> _Exercise details_:
Below is a listing. Write out exactly its lines between the one holding "index dip: (176, 242)" and the one holding "pinky pip: (463, 311)", inclusive.

> _Data provided_:
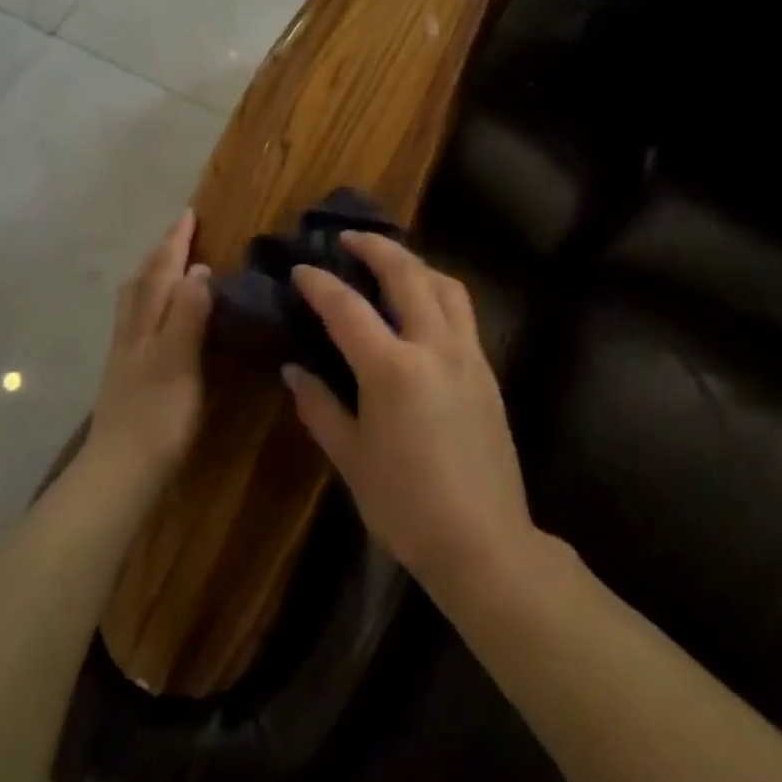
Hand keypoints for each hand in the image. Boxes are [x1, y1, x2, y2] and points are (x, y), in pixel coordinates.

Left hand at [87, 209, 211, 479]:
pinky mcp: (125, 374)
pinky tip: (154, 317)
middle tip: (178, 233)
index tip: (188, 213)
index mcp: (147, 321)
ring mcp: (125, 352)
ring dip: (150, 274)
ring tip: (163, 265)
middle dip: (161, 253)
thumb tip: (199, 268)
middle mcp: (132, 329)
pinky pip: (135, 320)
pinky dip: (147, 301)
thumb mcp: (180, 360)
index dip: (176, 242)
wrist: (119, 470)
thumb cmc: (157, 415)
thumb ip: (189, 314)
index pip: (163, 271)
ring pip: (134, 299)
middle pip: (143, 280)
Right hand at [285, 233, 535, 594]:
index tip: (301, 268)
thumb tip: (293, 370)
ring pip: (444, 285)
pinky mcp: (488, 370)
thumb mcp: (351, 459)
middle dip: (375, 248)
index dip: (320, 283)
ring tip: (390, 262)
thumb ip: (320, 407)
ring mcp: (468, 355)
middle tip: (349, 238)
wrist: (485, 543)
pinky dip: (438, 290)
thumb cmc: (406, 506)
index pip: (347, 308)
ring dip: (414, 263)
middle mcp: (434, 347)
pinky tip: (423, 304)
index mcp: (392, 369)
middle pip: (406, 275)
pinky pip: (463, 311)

...

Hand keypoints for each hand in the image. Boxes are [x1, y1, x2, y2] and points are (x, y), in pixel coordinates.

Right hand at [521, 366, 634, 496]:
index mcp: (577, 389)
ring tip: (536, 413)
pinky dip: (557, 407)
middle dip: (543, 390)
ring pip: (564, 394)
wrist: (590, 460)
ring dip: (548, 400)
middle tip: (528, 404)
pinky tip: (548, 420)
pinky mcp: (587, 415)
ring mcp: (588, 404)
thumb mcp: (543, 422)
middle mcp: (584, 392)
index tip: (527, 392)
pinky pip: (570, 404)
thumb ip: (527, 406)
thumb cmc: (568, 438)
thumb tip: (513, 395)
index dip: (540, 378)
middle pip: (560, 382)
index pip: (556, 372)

> _Written response_:
index dip: (176, 242)
wrist: (119, 470)
thumb cmc: (157, 415)
thumb ip: (189, 314)
index pip: (163, 271)
ring pip: (134, 299)
middle pip: (143, 280)
Right hand at [285, 233, 535, 594]:
index tip: (301, 268)
thumb tip: (293, 370)
ring pip: (444, 285)
pinky mcp: (488, 370)
thumb mcp: (351, 459)
middle dip: (375, 248)
index dip: (320, 283)
ring tip: (390, 262)
thumb ip: (320, 407)
ring mcp: (468, 355)
middle tip: (349, 238)
wrist: (485, 543)
pinky dip: (438, 290)
thumb cmc: (406, 506)
index pip: (347, 308)
ring dip: (414, 263)
middle mcp: (434, 347)
pinky tip: (423, 304)
index mcp: (392, 369)
middle pip: (406, 275)
pinky pip: (463, 311)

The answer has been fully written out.